▼

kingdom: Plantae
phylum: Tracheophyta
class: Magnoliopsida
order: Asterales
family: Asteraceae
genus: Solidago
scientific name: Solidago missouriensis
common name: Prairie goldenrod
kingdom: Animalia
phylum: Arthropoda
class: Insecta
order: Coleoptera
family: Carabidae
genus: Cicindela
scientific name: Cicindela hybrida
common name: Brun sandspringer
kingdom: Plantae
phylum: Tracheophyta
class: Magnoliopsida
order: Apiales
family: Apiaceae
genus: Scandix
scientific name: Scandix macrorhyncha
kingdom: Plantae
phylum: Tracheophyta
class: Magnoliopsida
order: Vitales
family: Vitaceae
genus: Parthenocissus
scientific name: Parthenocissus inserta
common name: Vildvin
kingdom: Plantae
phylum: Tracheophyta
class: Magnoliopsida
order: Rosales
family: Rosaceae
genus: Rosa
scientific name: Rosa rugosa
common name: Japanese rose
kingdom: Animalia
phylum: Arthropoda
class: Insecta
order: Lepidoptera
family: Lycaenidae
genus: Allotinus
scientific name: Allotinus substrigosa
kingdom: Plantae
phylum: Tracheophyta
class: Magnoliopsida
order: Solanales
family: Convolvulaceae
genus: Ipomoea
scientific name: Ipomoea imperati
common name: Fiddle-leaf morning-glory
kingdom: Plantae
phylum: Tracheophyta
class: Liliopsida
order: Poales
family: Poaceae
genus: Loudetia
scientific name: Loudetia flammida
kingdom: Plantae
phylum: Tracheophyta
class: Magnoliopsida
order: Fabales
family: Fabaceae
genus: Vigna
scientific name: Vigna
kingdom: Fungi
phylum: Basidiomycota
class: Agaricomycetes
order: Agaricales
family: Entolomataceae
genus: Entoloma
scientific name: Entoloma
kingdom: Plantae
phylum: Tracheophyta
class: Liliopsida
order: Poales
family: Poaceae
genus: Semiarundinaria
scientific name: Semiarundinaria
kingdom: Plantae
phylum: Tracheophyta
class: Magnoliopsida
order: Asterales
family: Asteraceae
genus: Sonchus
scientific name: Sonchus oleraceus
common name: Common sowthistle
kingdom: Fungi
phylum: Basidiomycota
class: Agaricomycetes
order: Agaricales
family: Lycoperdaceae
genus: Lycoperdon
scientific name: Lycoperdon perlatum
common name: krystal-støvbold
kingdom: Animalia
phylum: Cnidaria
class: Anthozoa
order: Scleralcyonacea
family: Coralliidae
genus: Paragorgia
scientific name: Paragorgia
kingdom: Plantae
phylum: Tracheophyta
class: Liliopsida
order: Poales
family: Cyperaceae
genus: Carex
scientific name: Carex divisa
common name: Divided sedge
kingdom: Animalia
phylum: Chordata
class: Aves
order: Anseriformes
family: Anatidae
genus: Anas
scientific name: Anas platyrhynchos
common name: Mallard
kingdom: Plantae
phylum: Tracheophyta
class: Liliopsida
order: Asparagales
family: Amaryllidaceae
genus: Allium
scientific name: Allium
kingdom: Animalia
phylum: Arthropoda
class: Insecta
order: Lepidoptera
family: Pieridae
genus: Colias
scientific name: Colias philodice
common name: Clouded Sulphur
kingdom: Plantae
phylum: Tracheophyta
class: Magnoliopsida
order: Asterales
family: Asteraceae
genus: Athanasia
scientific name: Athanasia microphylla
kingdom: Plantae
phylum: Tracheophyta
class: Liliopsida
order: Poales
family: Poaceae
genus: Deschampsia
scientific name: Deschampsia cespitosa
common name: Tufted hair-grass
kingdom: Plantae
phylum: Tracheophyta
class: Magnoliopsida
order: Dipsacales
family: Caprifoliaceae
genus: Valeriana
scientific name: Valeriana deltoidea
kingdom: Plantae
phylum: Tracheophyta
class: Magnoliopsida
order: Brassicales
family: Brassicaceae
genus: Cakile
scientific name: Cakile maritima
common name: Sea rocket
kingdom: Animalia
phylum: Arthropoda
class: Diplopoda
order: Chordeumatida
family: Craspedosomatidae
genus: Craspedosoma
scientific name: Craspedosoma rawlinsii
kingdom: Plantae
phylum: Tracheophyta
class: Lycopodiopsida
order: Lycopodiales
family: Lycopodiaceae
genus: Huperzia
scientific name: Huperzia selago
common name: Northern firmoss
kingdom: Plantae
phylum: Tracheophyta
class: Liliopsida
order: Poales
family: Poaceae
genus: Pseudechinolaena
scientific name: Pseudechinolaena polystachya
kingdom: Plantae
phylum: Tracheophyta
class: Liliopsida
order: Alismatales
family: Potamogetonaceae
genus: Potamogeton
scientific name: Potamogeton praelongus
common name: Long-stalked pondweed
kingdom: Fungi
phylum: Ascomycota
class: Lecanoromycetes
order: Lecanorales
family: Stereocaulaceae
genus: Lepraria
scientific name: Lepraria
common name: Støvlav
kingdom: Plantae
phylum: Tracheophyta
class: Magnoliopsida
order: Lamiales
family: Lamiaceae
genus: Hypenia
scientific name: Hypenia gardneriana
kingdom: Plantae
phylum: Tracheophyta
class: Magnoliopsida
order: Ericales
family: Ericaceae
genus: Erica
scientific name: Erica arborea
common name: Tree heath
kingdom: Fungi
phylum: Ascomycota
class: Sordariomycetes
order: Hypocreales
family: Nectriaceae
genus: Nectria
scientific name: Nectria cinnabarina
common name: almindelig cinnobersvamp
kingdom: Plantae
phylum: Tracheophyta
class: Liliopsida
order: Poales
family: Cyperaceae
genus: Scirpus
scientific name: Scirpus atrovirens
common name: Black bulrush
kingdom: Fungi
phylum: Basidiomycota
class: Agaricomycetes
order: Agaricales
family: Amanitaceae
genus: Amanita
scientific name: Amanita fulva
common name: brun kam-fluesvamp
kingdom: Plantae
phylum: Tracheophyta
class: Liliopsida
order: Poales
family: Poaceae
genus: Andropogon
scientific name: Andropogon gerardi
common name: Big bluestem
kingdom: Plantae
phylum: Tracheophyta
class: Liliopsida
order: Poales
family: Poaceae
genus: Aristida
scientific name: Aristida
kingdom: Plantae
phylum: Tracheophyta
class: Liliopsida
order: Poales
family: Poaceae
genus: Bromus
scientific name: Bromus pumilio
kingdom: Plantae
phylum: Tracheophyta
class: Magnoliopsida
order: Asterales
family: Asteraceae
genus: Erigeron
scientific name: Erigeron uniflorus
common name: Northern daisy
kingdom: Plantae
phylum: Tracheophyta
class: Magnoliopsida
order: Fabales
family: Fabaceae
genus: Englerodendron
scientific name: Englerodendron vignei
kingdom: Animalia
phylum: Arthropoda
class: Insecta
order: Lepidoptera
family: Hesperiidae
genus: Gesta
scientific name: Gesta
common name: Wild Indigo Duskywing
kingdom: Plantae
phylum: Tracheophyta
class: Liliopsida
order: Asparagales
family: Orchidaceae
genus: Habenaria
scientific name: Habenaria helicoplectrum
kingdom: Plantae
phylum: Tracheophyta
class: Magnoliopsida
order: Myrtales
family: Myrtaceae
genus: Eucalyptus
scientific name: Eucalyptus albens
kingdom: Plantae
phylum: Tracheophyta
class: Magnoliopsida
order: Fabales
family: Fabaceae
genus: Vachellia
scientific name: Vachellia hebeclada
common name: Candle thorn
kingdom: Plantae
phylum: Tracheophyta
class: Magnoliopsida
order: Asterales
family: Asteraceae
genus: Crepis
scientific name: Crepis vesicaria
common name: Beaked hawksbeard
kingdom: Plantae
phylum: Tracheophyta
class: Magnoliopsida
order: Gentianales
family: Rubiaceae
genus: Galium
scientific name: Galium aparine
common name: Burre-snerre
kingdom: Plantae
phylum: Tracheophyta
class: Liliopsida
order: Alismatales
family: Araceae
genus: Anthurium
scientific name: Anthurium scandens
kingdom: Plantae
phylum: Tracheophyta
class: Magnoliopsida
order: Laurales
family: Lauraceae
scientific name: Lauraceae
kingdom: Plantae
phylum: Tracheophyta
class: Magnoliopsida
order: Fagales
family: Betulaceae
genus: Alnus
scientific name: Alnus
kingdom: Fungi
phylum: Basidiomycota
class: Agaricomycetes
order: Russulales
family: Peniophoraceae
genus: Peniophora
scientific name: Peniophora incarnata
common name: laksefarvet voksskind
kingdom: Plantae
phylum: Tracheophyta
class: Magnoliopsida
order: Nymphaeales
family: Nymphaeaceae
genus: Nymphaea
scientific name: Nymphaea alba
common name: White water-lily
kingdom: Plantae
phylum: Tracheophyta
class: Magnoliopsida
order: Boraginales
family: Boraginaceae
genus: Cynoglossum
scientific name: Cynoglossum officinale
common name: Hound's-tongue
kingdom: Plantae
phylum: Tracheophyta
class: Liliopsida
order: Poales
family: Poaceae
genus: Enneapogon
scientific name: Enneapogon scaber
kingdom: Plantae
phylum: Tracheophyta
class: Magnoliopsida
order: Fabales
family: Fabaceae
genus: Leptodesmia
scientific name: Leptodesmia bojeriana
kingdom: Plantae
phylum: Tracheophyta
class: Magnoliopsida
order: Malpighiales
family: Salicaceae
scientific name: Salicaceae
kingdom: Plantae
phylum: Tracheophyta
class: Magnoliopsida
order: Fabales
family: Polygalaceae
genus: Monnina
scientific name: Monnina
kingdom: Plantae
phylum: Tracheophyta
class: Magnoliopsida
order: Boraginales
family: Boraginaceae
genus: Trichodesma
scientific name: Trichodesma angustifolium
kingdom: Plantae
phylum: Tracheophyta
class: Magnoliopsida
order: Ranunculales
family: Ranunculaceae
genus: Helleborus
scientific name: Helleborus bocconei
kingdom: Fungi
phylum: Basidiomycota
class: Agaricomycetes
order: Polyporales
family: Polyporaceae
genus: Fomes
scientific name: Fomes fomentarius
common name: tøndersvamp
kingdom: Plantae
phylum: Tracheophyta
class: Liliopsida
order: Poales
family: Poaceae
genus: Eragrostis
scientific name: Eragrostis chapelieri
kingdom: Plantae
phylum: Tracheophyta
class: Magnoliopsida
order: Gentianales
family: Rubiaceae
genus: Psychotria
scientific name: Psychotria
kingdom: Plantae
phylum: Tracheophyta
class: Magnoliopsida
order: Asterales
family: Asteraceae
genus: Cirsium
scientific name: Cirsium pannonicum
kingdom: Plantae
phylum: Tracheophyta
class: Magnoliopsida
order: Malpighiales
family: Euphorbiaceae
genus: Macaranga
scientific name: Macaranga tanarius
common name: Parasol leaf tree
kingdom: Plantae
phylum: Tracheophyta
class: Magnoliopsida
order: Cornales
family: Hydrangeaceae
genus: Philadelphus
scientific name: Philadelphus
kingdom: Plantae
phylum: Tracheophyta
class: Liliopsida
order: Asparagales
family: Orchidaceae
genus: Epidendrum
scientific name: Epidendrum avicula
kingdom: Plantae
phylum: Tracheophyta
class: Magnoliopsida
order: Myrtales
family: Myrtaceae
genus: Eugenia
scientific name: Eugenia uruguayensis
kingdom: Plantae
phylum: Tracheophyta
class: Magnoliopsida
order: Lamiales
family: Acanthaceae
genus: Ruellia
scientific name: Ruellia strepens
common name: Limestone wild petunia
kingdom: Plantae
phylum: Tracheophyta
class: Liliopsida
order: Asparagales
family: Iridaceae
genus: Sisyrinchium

▲

Polecenie
Przepisz bez zmian wiersze wpisów powyżej, od samego początku aż po wiersz zawierający „scientific name: Allotinus substrigosa”, razem z tym wierszem.

Oczekiwana odpowiedź
kingdom: Plantae
phylum: Tracheophyta
class: Magnoliopsida
order: Asterales
family: Asteraceae
genus: Solidago
scientific name: Solidago missouriensis
common name: Prairie goldenrod
kingdom: Animalia
phylum: Arthropoda
class: Insecta
order: Coleoptera
family: Carabidae
genus: Cicindela
scientific name: Cicindela hybrida
common name: Brun sandspringer
kingdom: Plantae
phylum: Tracheophyta
class: Magnoliopsida
order: Apiales
family: Apiaceae
genus: Scandix
scientific name: Scandix macrorhyncha
kingdom: Plantae
phylum: Tracheophyta
class: Magnoliopsida
order: Vitales
family: Vitaceae
genus: Parthenocissus
scientific name: Parthenocissus inserta
common name: Vildvin
kingdom: Plantae
phylum: Tracheophyta
class: Magnoliopsida
order: Rosales
family: Rosaceae
genus: Rosa
scientific name: Rosa rugosa
common name: Japanese rose
kingdom: Animalia
phylum: Arthropoda
class: Insecta
order: Lepidoptera
family: Lycaenidae
genus: Allotinus
scientific name: Allotinus substrigosa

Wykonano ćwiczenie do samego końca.